Here at FIRE, we’ve been checking the mail twice a day, making sure our phone lines are open and sending out test faxes, but everything seems to be in working order.
That means there’s absolutely no excuse for Valdosta State University’s (VSU’s) continuing silence regarding our concerns about the school’s blatantly unconstitutional free speech zone. In our November 30 letter to VSU President Ronald M. Zaccari, we outlined the extensive constitutional infirmities contained in VSU’s “Free Expression Area Guidelines,” which limit student expression to a tiny portion of VSU’s campus for just two hours a day. Specifically, FIRE wrote:
VSU’s Free Expression Area Guidelines are riddled with constitutional deficiencies; indeed, the policy is in direct conflict with VSU’s legal and moral obligation as a public institution of higher learning to uphold the First Amendment.
First, VSU’s requirement of advanced reservations for all “[p]ersons wishing to speak on campus” impermissibly burdens the exercise of free speech on campus. VSU’s reservation policy effectively requires that all free expression occurring on campus be explicitly registered and reserved at least two days prior. The operation of such a reservation system is patently incompatible with the First Amendment rights of VSU students and faculty. Expressive activity often involves spontaneous responses to unfolding events; to require prior reservations for all campus speech is to suppress free and open discourse on campus.
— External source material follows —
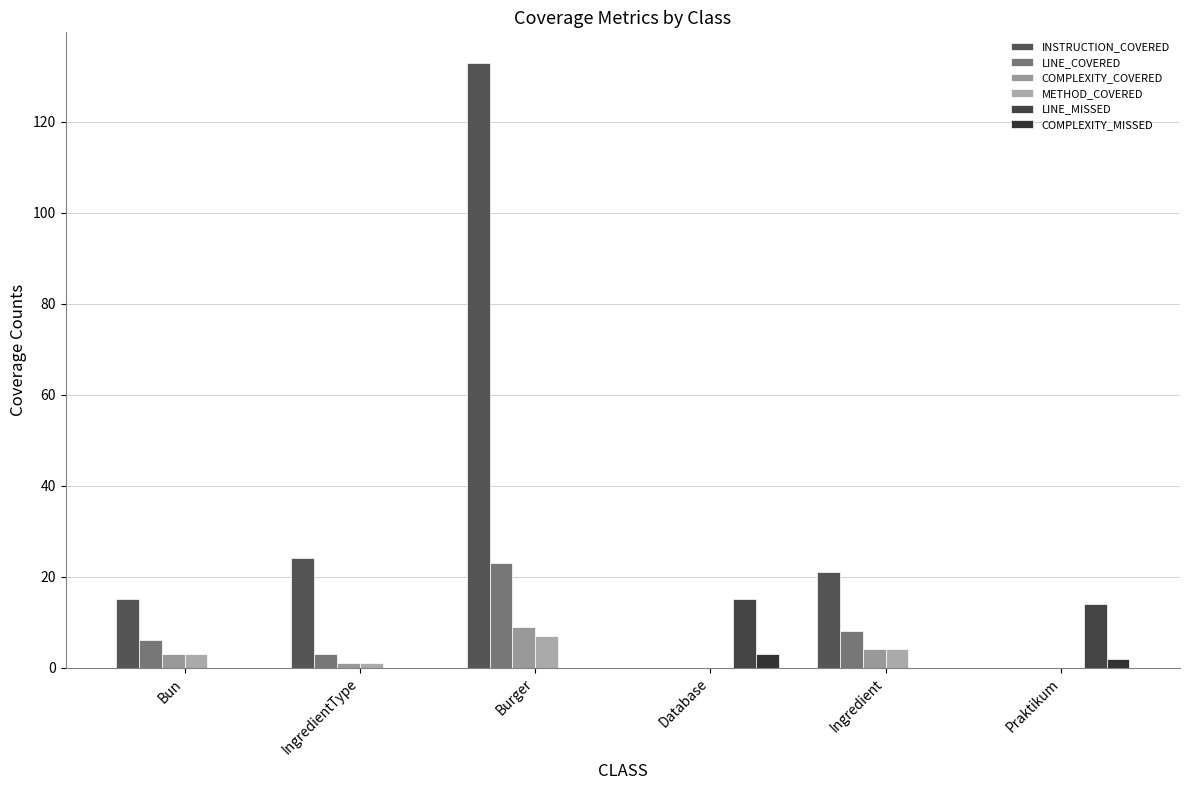

How many groups of bars are there?

6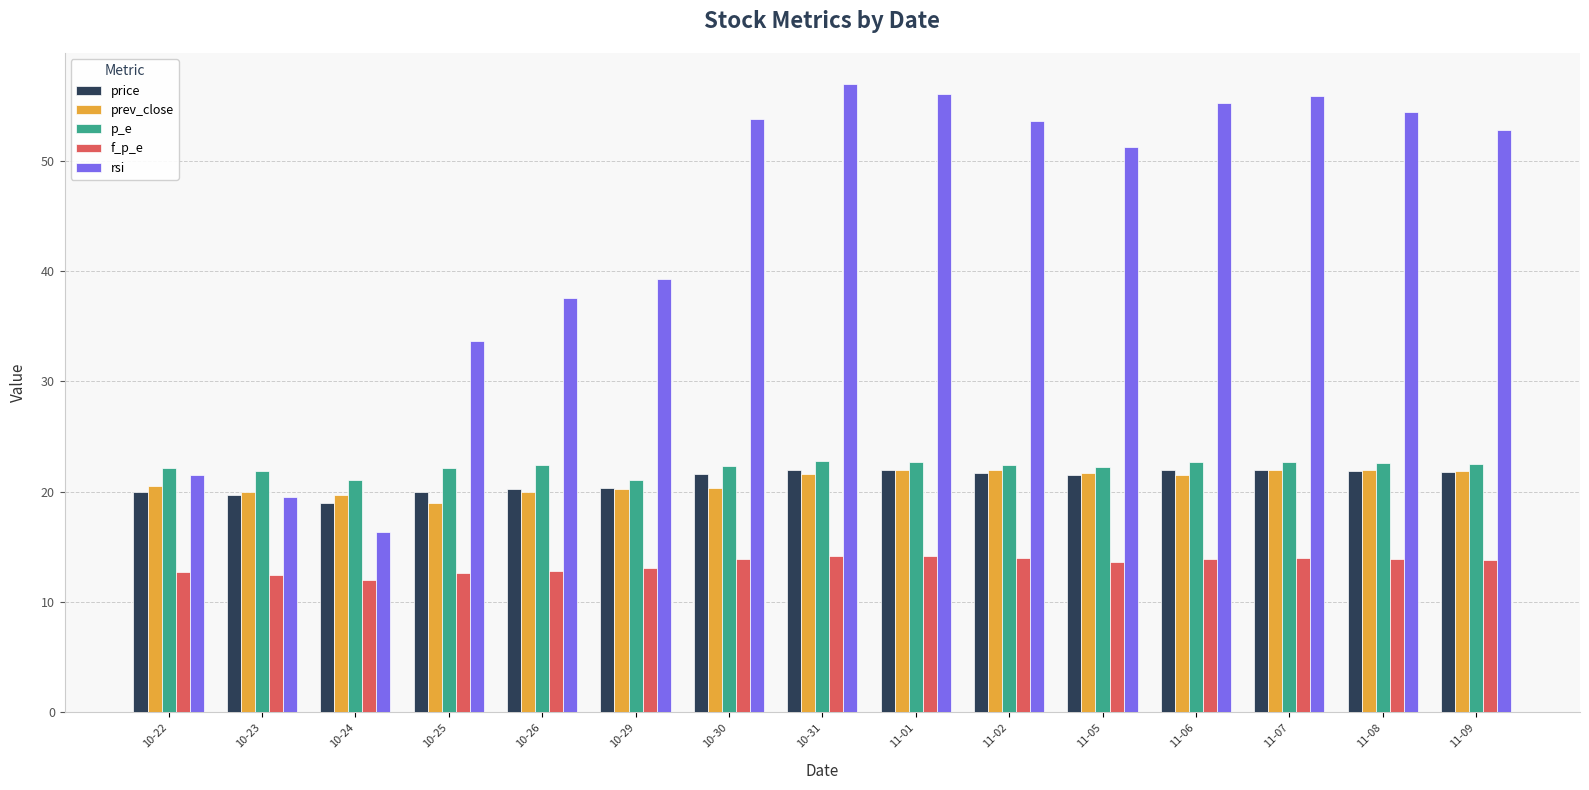

What is the difference between the price values at 10-31 and 10-22?

2.0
Second, VSU cannot lawfully quarantine free expression to just one area of the school’s 168-acre campus—specifically, a single stage located on the Palms Quadrangle on VSU’s Main Campus. (It would seem that VSU students hoping to engage in free expression on the school’s North Campus—which, at 83 acres, is roughly the same size as the Main Campus—are simply out of luck.) Even if this stage comprised a full acre, it would still account for less than 1% of VSU’s total campus. To impose such a stark restriction on the free expression of VSU’s more than 11,000 students demonstrates a brazen contempt for the indisputable importance of free expression to a modern liberal education.
Third, VSU cannot constitutionally limit free expression on campus to a mere two hours per day. Enforcing such an arbitrary and restrictive prohibition makes a mockery of VSU’s stated mission to “[e]xpand the boundaries of current knowledge, and explore the practical applications of that knowledge, through excellence in scholarship and creative endeavors.”
After providing guidelines to assist VSU in promulgating new speech policies consistent with the First Amendment, FIRE asked for a response by December 19, 2007.
So far, we’ve heard nothing.
It’s easy to understand why FIRE is probably not President Zaccari’s favorite correspondent as of late. After all, since VSU expelled student T. Hayden Barnes last May for engaging in protected speech, we’ve been shining a bright light on Zaccari’s sorry record on student liberty by naming VSU to FIRE’s Red Alert list, an embarrassing dishonor reserved solely for those schools displaying “severe and ongoing disregard” for student rights.
That said, FIRE continues to await VSU’s response. Courts have consistently held that unconstitutional free speech zones like the one at VSU just don’t come close to passing constitutional muster. VSU should realize that unilaterally dismantling their free speech zone now is the best way to ensure that a federal judge doesn’t force them to do so later.